One important facet of software design is the cardinality between items in your system design.
As an example, consider a simple credit card based design from telecommunications:
Given this design, you can explore many boundary conditions with your business partners.
- Can you have a customer without services?
- Can you have billing information without an account? How about the other way?
- I'm diagramed this as having multiple BillingInfo entities. Should they allow overlap? How about one time payments? Refunds and chargeback processing?
Getting into the details of how the business works will provide you a lot of leading conversations as you develop your system, but I want to focus just the one relationship in dark black above, specifically the qualitative dimensions of the 0 or more accounts.
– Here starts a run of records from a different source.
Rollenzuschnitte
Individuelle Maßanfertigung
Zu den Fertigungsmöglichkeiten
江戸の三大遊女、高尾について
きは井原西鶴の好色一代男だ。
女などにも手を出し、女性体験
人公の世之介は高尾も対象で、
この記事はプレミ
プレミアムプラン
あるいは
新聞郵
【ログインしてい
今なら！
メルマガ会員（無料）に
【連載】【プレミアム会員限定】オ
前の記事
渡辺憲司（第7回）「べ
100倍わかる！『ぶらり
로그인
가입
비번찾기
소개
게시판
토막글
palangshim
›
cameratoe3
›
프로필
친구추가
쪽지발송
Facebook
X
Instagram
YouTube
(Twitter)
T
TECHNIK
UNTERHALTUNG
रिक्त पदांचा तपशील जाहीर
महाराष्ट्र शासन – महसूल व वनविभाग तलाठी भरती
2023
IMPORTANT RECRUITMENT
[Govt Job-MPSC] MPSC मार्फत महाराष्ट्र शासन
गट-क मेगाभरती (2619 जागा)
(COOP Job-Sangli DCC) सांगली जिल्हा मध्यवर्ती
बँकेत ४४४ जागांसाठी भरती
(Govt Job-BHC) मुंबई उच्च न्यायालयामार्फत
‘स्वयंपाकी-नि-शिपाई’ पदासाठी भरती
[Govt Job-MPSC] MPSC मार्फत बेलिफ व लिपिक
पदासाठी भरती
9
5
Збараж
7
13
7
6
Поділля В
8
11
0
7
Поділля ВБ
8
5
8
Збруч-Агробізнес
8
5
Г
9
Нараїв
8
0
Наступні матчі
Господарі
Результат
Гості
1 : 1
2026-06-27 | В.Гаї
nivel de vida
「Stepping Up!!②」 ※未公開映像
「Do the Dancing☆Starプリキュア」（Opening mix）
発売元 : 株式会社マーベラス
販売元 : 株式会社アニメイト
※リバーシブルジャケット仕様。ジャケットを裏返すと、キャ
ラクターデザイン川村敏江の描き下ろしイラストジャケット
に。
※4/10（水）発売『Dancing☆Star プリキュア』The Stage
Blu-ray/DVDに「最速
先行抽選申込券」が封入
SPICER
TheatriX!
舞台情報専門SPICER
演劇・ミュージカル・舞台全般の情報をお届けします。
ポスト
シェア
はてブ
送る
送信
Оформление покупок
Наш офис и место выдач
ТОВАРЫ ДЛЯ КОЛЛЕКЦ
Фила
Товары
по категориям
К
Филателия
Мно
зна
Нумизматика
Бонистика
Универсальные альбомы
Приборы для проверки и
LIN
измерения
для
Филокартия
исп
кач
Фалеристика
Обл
If you think about a mass consumer product, you will have a fairly low cardinality of accounts. A wireless customer may have a family plan with multiple phones, perhaps high speed internet or a video product.
This can lead you to design a graphical interface assuming that you can display all of the accounts for a customer all of the time. Perhaps you can even bring up all of the accounts when searching for customer.
All is well. And then it happens, someone tries this same data access for a large bank. Think of the number of communication accounts they must have to support their business:
- Branch office numbers
- Main numbers
- And the real killer - every ATM they have everywhere
Now your getting thousands of accounts back for that one customer. Uh-Oh. If you have a document store like MongoDB, you are now getting megabytes of information. If you have a relational database store, you getting thousands of rows; depending on the fetch size you have configured, perhaps hundred of round trips to the database that you are not expecting to have to wait for.